The Sandia National Laboratories Global Electric Motorcars team has developed a solar-powered vehicle to promote an energy-efficient campus. Employees now use 350 solar-powered Global Electric Motorcars carts as the primary means of campus transportation, avoiding a projected 184,800 pounds of carbon dioxide and 700 pounds of sulfur dioxide annually.
- Green Innovation Award: Barbara Lippiatt, National Institute of Standards and Technology, Department of Commerce, Gaithersburg, Md.
Barbara Lippiatt developed the Building for Environmental and Economic Sustainability (BEES) Program. This software tool measures the environmental performance of building materials and bio-based products using a life-cycle assessment from manufacturing through product use, maintenance, and disposal. Her work resulted in a tool for sustainability performance measurement that is unbiased, science-based, quantitative, transparent, and comprehensive.

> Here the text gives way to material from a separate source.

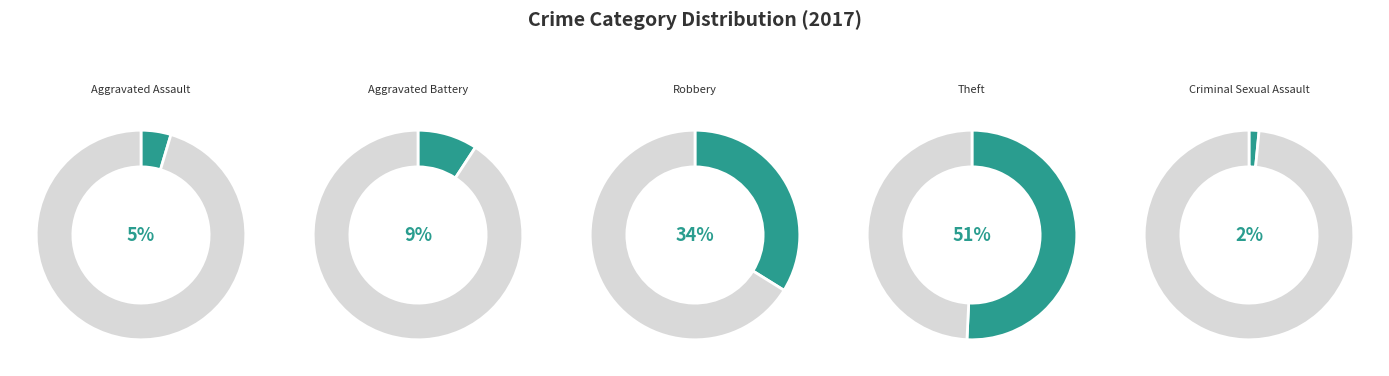

To the nearest percent, what percentage of the pie is Aggravated Battery?

9%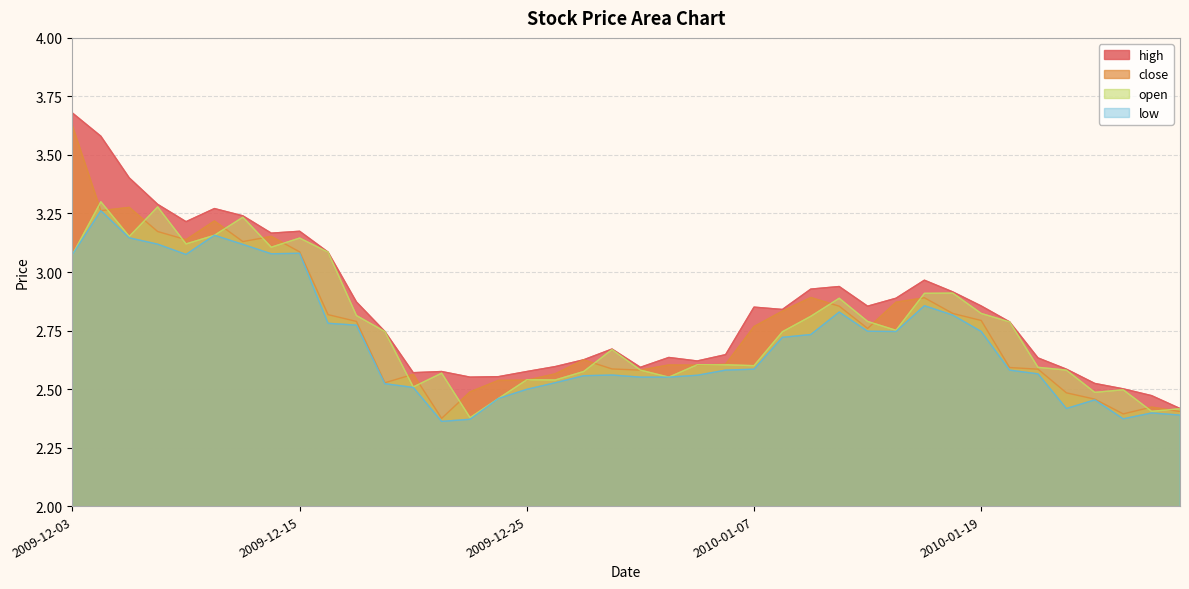

What is the average value of the low series?

2.7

- Lean, Clean and Green Award: Idaho National Laboratory Team, Department of Energy, Idaho Falls, Idaho.
The Department of Energy's Idaho National Laboratory has implemented sustainable transportation programs and practices including streamlining its fleet of 115 buses and using alternative fuels. Overall, this initiative has decreased petroleum fuel consumption by 21 percent and increased alternative fuel use by 56 percent. Plans are also in the works to convert 75 percent of its light duty fleet to alternative-fueled vehicles and hybrids.
- Lean, Clean and Green Award: National Archives Energy Team, National Archives and Records Administration, College Park, Md. The National Archives and Records Administration has implemented sustainable infrastructure and operational changes at its Building II, located in Maryland. This project is estimated to reduce annual energy use by 24 billion BTUs, save more than $400,000 in taxpayer money and eliminate 2,000 tons of carbon emissions.